# To-do item
Copy all lines holding the word "radius" from the entries.

# Stored data entries

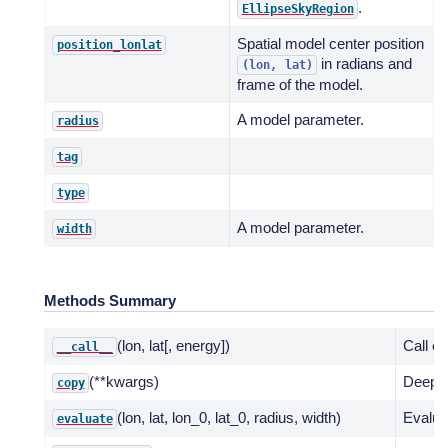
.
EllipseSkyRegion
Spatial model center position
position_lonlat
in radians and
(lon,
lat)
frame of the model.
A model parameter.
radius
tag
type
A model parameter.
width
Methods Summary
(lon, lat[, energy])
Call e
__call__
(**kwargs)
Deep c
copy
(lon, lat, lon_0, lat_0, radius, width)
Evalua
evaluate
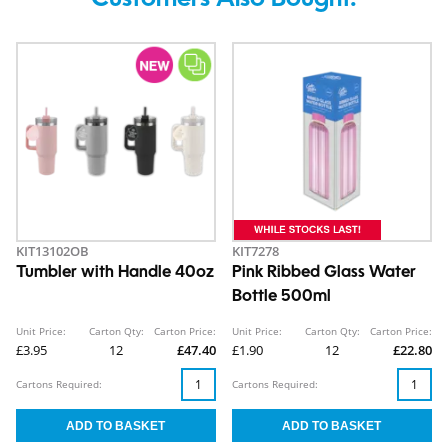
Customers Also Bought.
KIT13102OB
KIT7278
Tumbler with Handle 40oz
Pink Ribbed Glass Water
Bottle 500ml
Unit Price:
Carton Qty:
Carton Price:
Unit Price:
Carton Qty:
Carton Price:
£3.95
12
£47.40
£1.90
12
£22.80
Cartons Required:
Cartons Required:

# Solution to this problem
radius
(lon, lat, lon_0, lat_0, radius, width)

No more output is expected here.